-- Opening Marker --
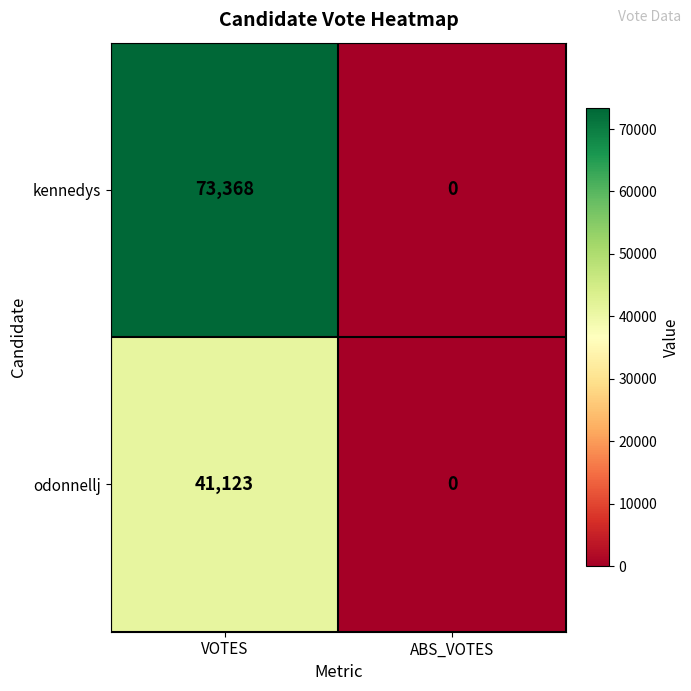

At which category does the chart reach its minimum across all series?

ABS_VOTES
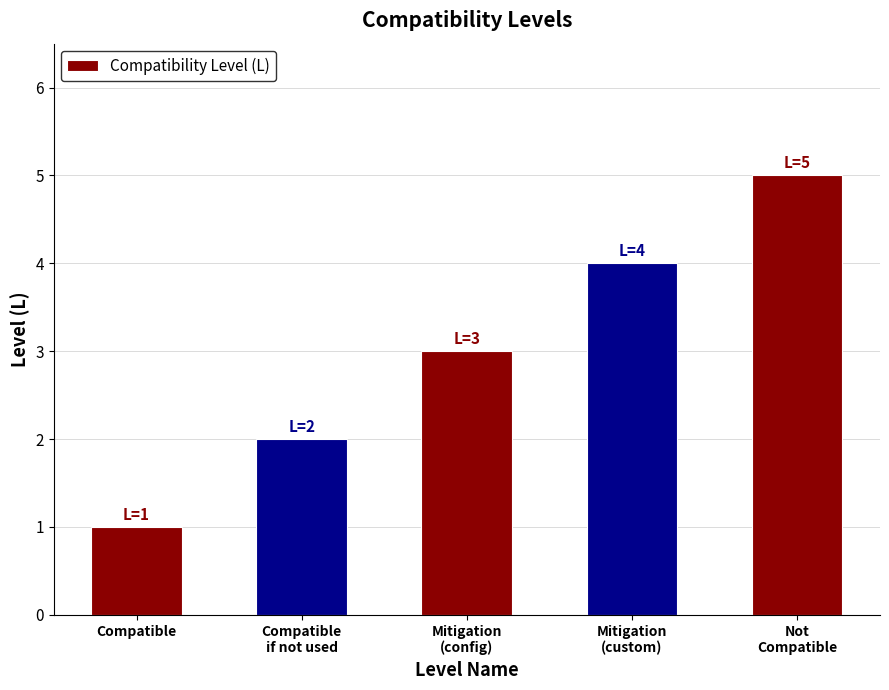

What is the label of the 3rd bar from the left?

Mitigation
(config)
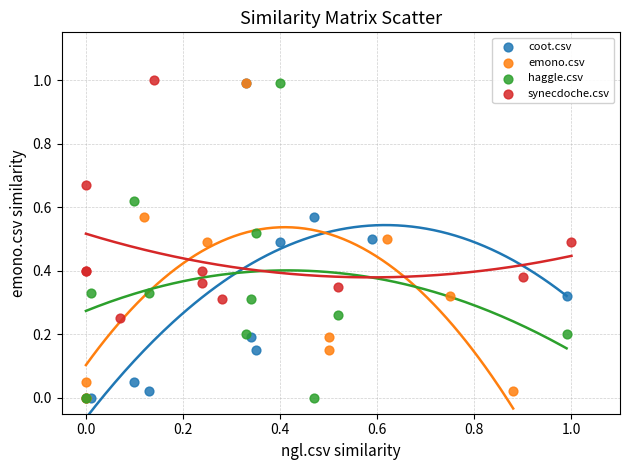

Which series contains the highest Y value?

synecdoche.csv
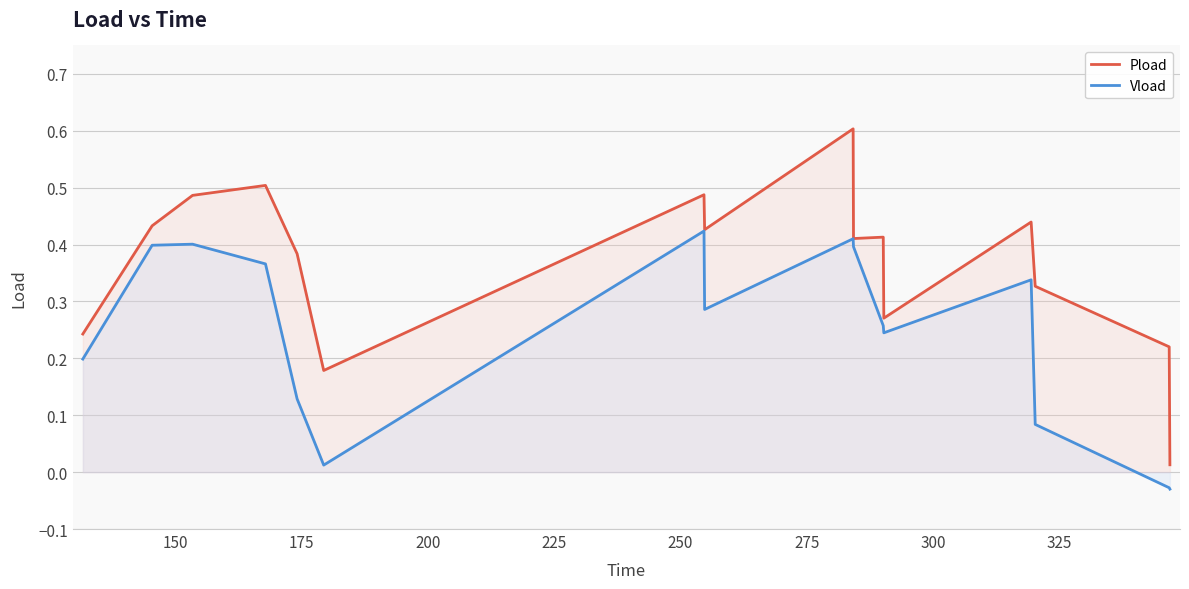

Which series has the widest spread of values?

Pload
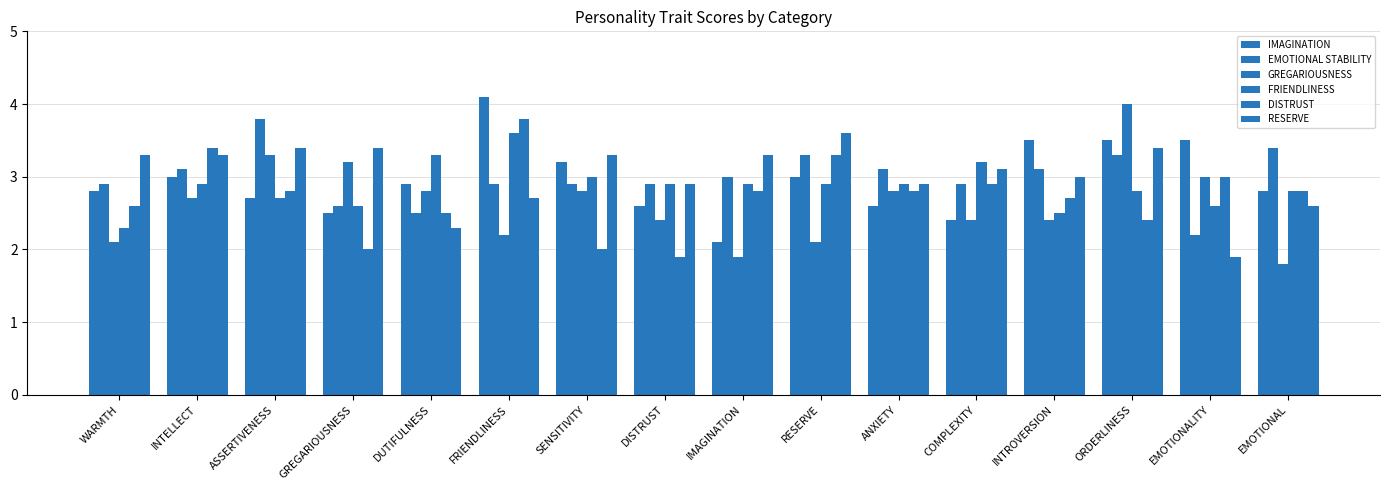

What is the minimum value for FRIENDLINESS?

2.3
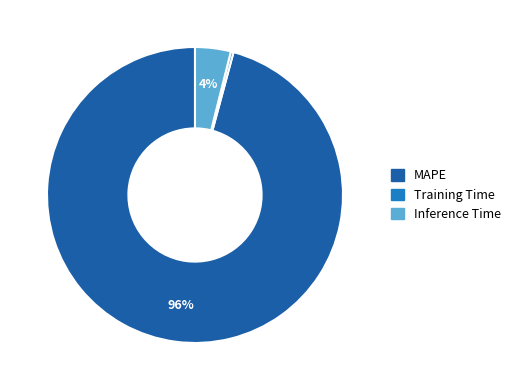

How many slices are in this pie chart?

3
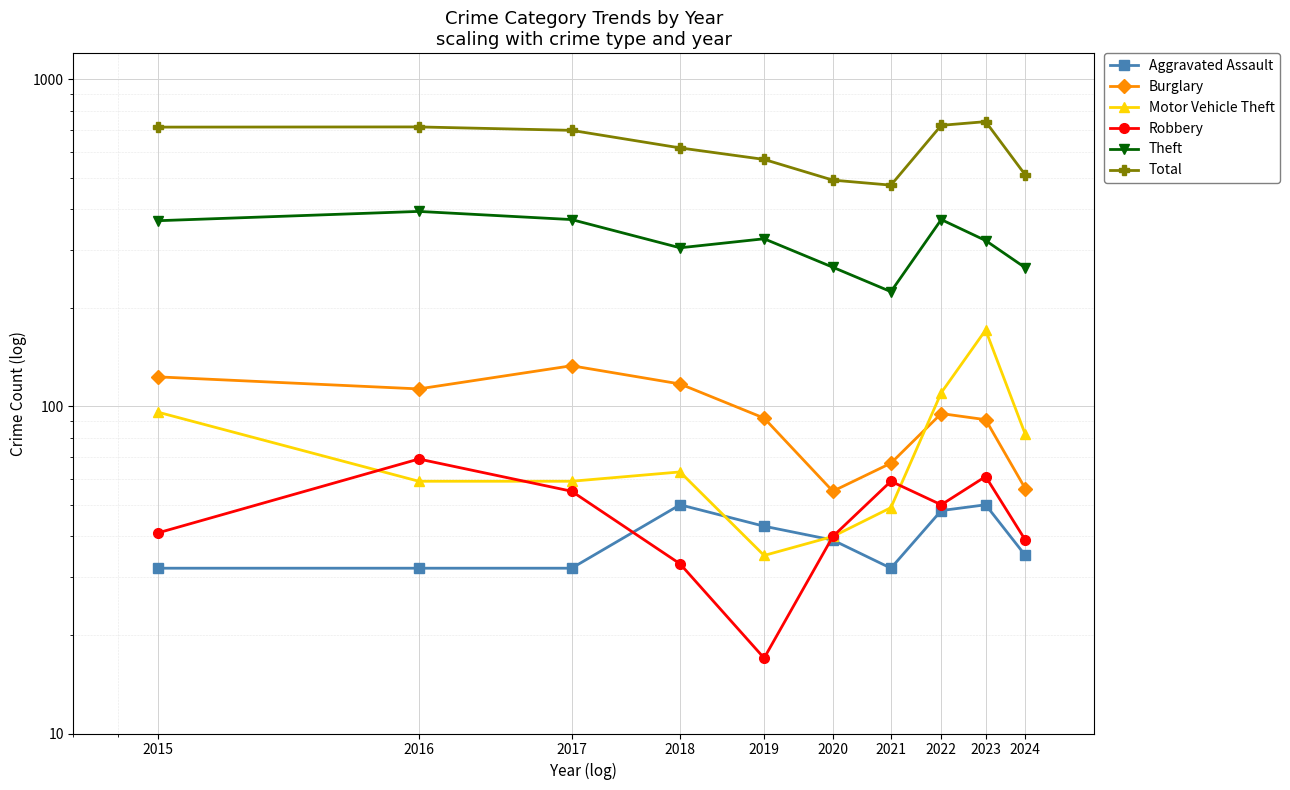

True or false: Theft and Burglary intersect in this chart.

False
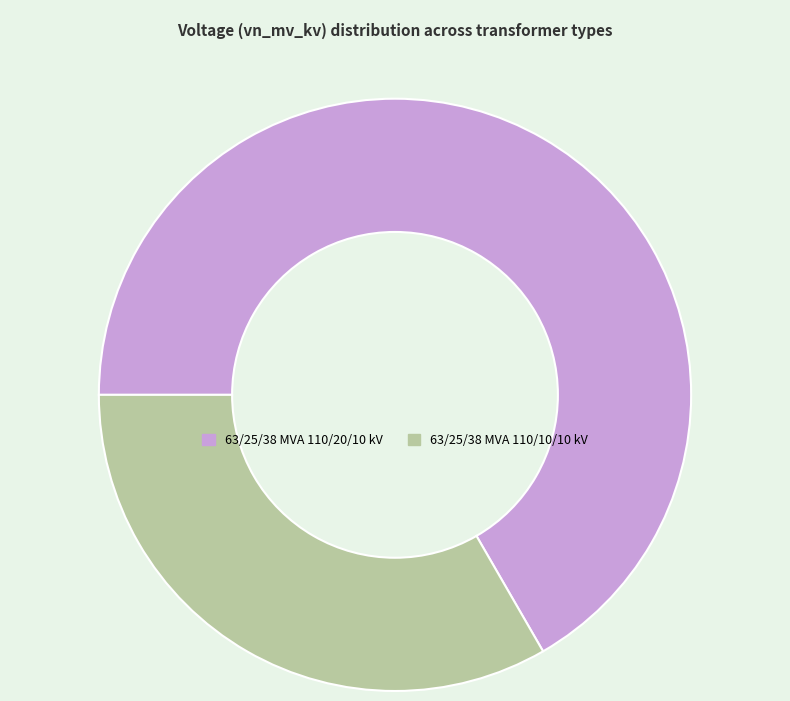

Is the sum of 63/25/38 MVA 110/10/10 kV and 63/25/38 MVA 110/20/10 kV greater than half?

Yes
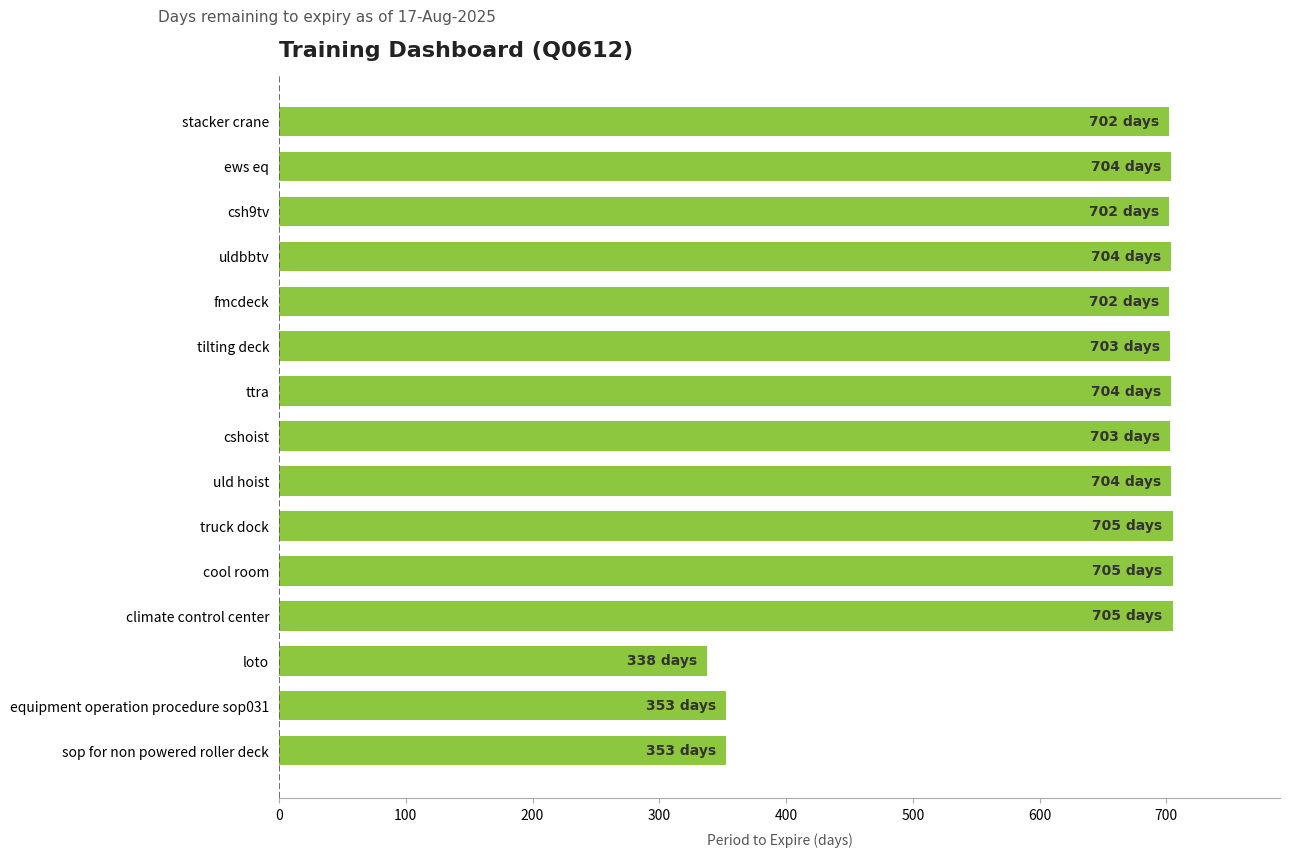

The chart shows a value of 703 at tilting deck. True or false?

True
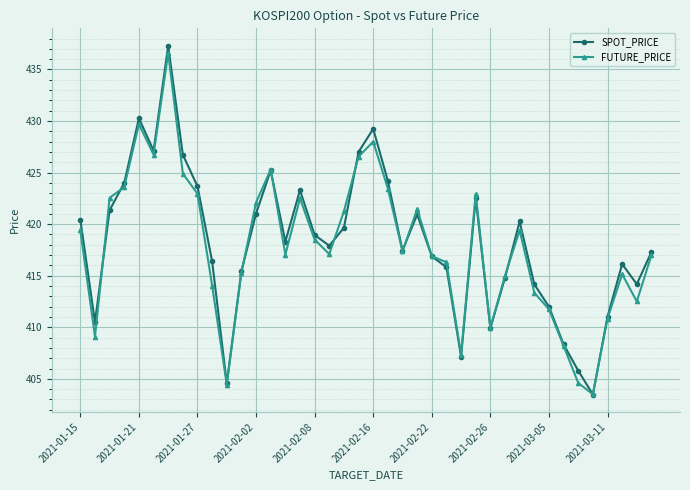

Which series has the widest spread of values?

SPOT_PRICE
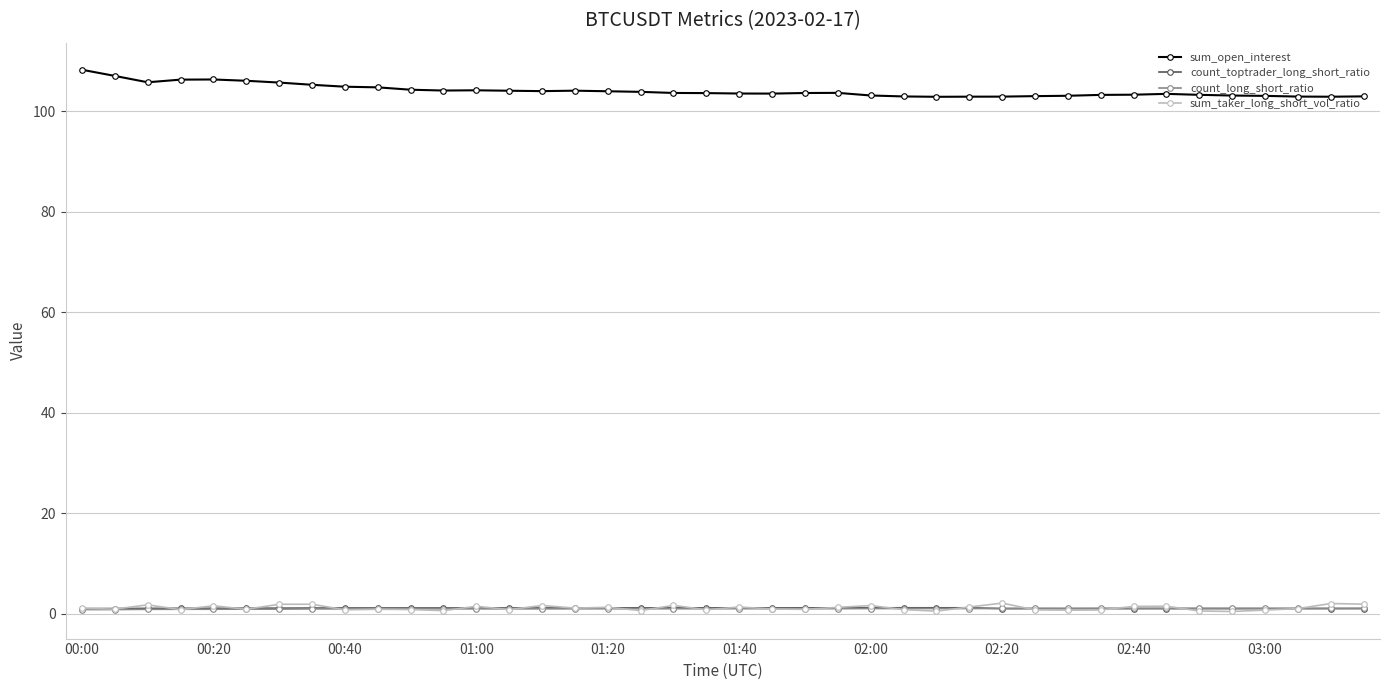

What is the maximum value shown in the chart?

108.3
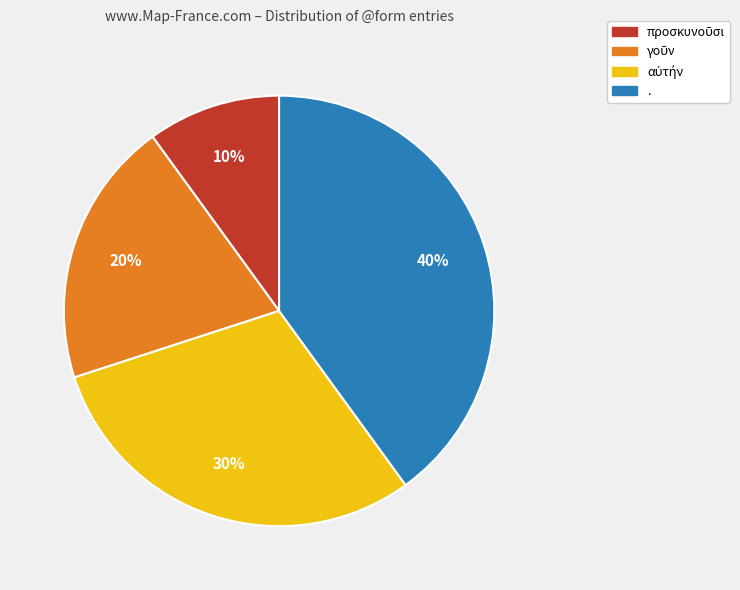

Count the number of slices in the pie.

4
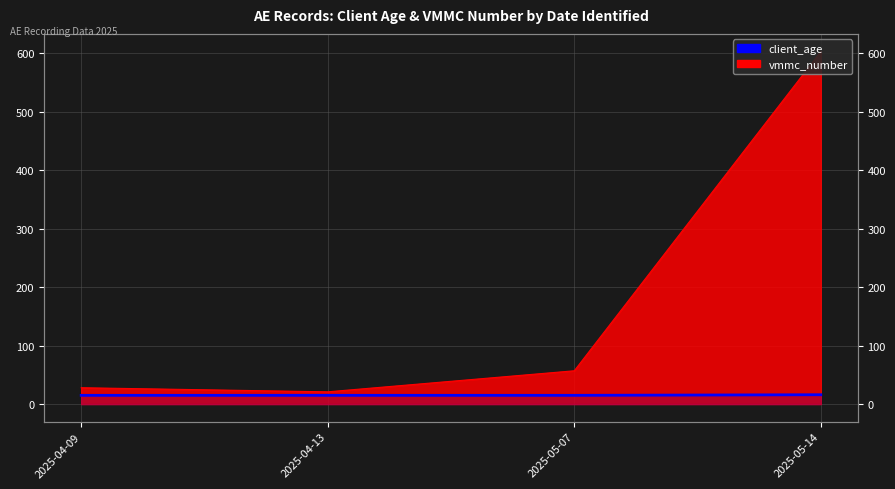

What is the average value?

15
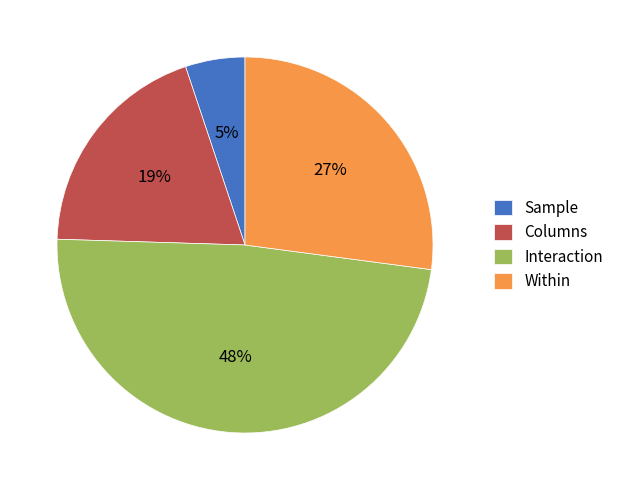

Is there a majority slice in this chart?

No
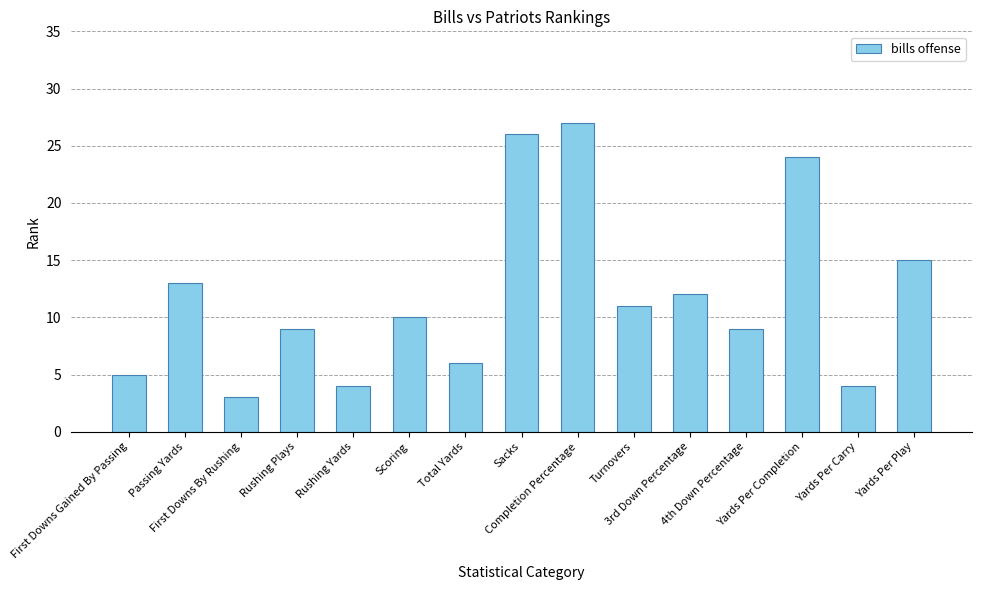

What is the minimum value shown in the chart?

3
-- Closing Marker --
__Exercise__:
State how many lines of the material above contain the string "True". Give only the number.

__Response__:
3